中退共の退職金が早く欲しい場合は、手続きや受け取り方を工夫することで、支給時期を早められる可能性があります。ここからは、退職金の支給時期を早める3つの対策を紹介します。
中退共本部給付業務部の審査が完了しない限り、中退共の退職金が支給されることはありません。そのため、審査に使われる退職金(解約手当金)請求書は、早めに提出することを意識しましょう。
また、請求書を提出する際には、以下の確認書類を添付する必要があります。
種類 | 具体的な書類 |
---|---|
番号確認書類 | 以下のうち、いずれか1通を添付する。 【1】マイナンバー入りの住民票(発行日から3ヵ月以内) 【2】住民票等と個人番号カードの両面コピー 【3】印鑑証明書と個人番号カードの両面コピー (※上記2は給付金額300万円未満、上記3は給付金額300万円以上の退職者が対象。

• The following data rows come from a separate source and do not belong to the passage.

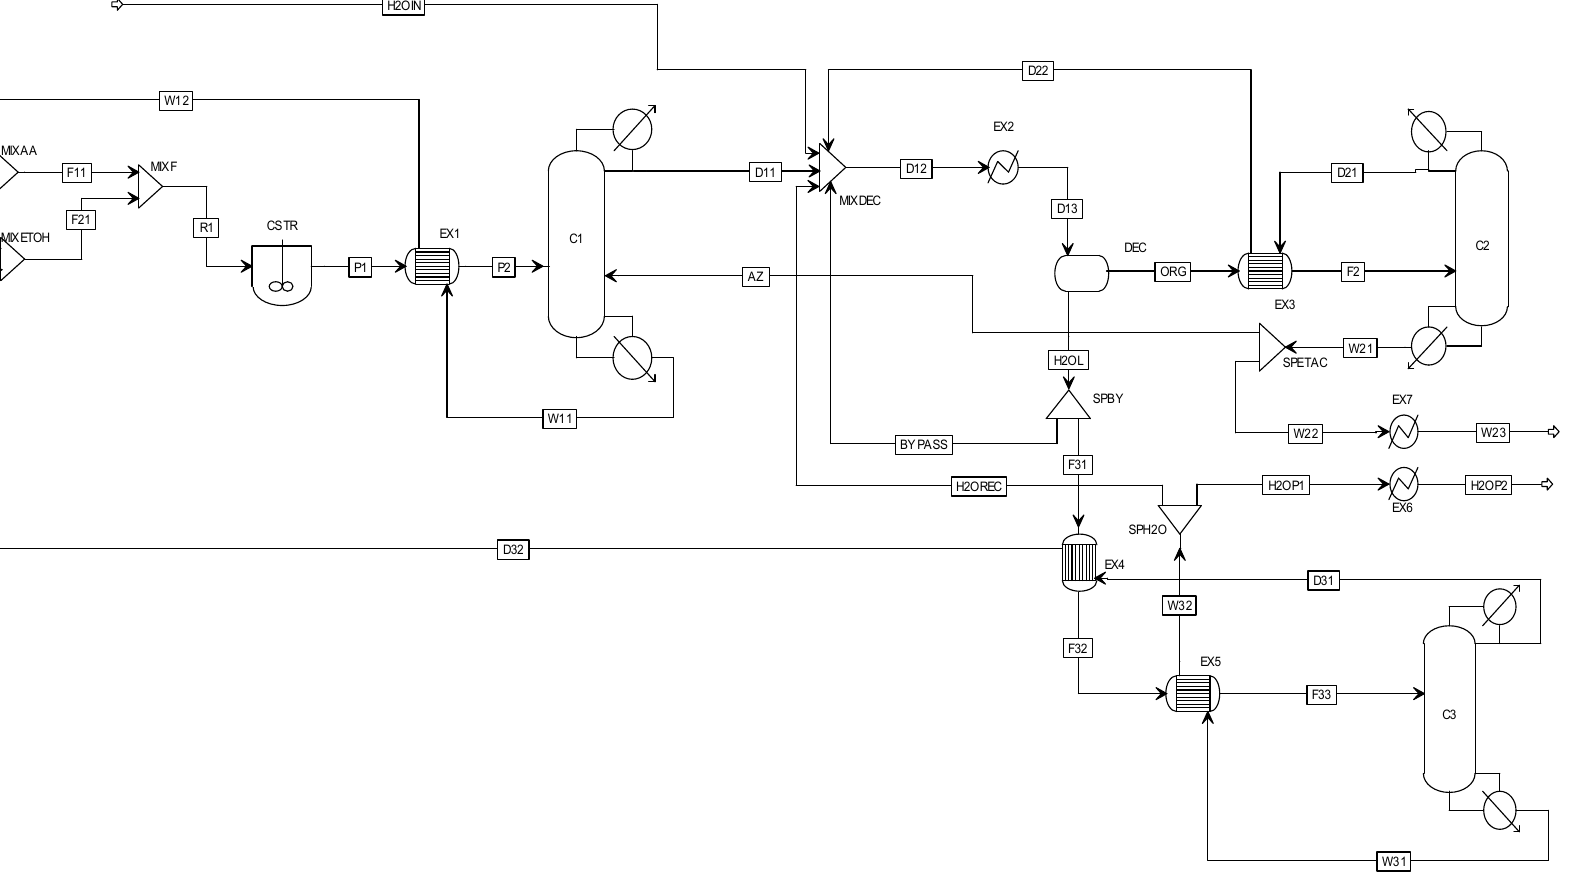
Figure 1. Ethyl acetate production via conventional process set-up.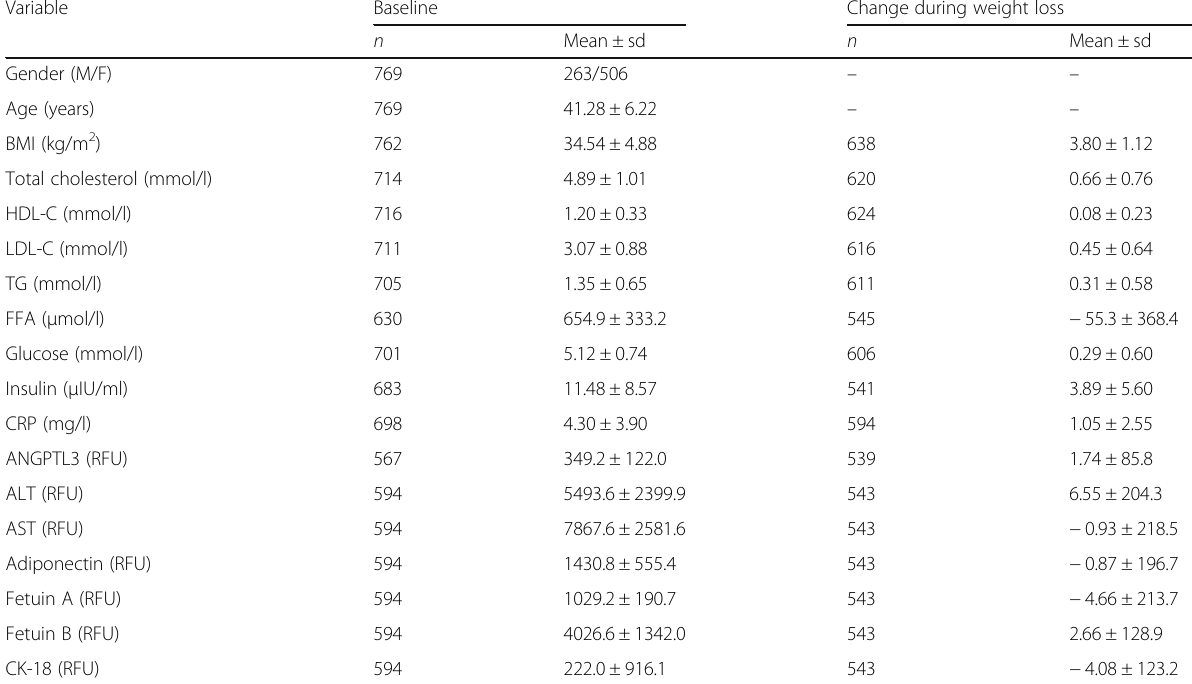
Table 1 Participant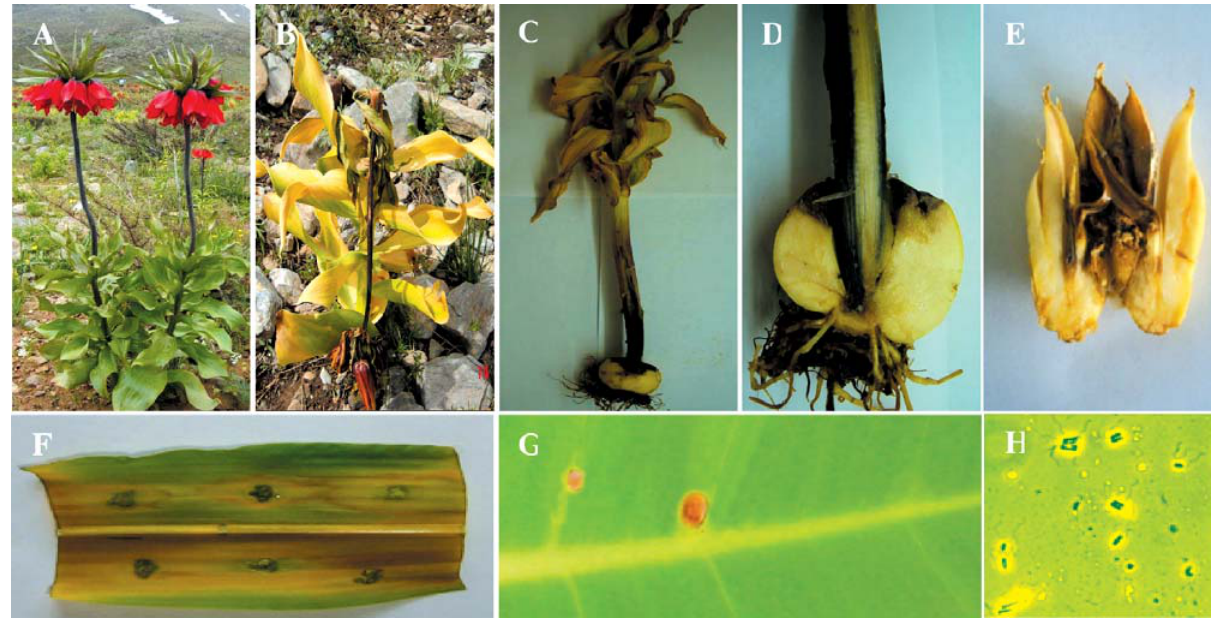
Fig. 1. A, Healthy plant; B, Infectious plant in the field; C, D, symptoms of black and soft rot on bulb; E, first stage of Pectobacterium carotovorum subsp. carotovorum (pcc) soft rot on bulb; F, water-soaked and necrosis lesion of pcc on corn leaf; G, effect of pcc on philodendron; H, peritrichous flagella of pcc.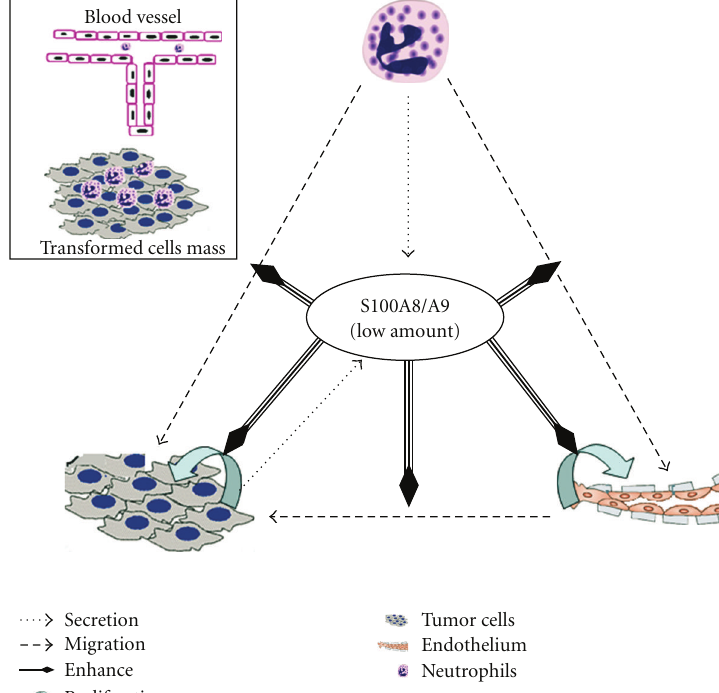
Figure 5: Roles of S100A8/A9 in tumorigenesis. In this hypothesis, S100A8/A9 are produced by newly formed tumor cells or infiltrating leukocytes. When they reach adequately low concentrations, they can stimulate (1) tumor cells proliferation, (2) vascular endothelial cell proliferation, migration, and formation of vascular structures, and (3) neutrophils to migrate into tumor mass or adhere to endothelium. By producing S100A8/A9, the newly entering neutrophils enhance local inflammation and neovascularization in turn. Other S100A family members like S100A4, S100A7, and S100A13 may join S100A8 and/or S100A9 in this episode as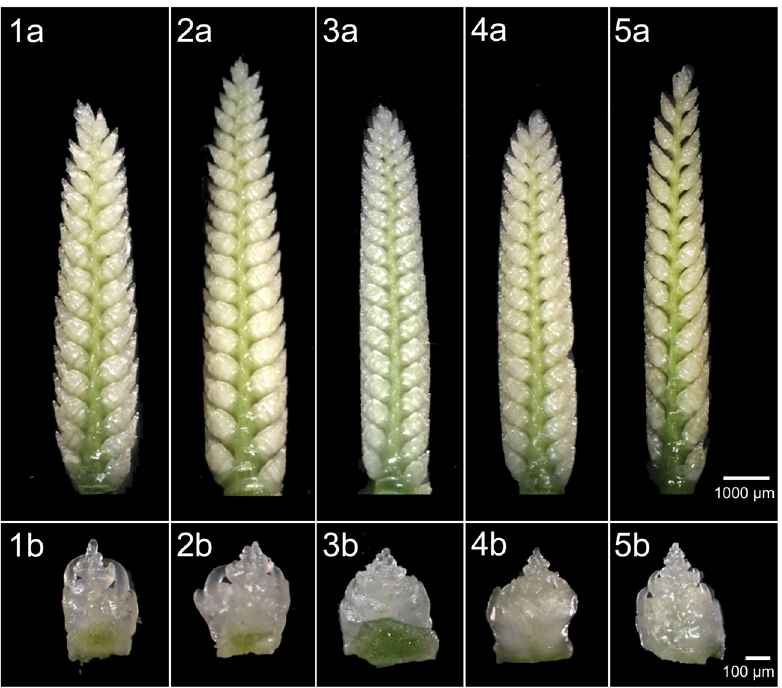
Fig. 4 Morphology of spikes and spikelet at terminal spikelet (TS) stage. The spike morphology at TS in line ( 1a ) CS, ( 2a ) N1D/T1A, ( 3a ) Dt1DS, ( 4a ) 1DL-6, ( 5a ) CSDt1DSAL and at the basal spikelets in line ( 1b ) CS, ( 2b ) N1D/T1A, ( 3b ) Dt1DS, ( 4b ) 1DL-6, ( 5b )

) |
本人確認書類 | 以下のうち、いずれか1通を添付する。 【1】運転免許証のコピー 【2】パスポートのコピー 【3】健康保険証のコピー 【4】年金手帳のコピー |
取得に時間がかかる確認書類もあるため、中退共の退職金が早く欲しい人は事前に準備をしておきましょう。
退職金(解約手当金)請求書は、事業主から受け取る退職金共済手帳に同封されています。そのため、手元に請求書が見つからない場合は、経営者や担当者に問い合わせてみましょう。
いつまで経っても退職金共済手帳が届かない場合や、ご自身で紛失してしまった場合は、中退共本部のコールセンターに問い合わせると対応してもらえます。
中退共の退職金の全額が早く欲しい場合は、一時金を選ぶと期間を短縮できます。一時金は、請求から約4週間後にまとめて支給されるため、分割払いのように年単位で待つ必要がありません。中退共の運用収入に応じて支払われる付加退職金についても、普通退職金と同じタイミングで支給されます。
中退共の退職金を早く欲しいと考えている人は、受け取ったときの税金にも注意が必要です。受け取り方によって退職金の所得区分が異なるため、同じ金額でも税金の負担が変わってきます。ここからは「一時金」「分割払い」「一時金と分割払いの併用」に分けて、税金の仕組みを解説します。
一時金は税法上で退職手当等(退職所得)とみなされるため、退職所得控除が適用されます。退職所得控除の計算方法と、控除適用後の退職所得は以下の通りです。
掛金の納付期間 | 退職所得控除額 |
---|---|
20年以下 | 40万円×納付期間 (※80万円が下限金額) |
20年超 | 800万円+70万円×(納付期間-20年) |
(※納付期間の端数は1年に切り上げる)
<退職所得の計算式>
(源泉徴収前の退職金-退職所得控除額)×1/2=控除適用後の退職所得
大学卒業後の22歳に入社し、50歳の時点で1,000万円の退職金を受け取ると仮定して、実際の退職所得を計算してみます。
<退職所得の計算方法>
800万円+70万円×(28年-20年)=1,360万円
(1,000万円-1,360万円)×1/2=-180万円
計算結果がマイナスとなったため、一時金を受け取った年の退職所得は0円(非課税)になります。
分割払いで受け取った退職金は、税法上で雑所得とみなされます。そのため、国民年金などと同じように公的年金等控除が適用されます。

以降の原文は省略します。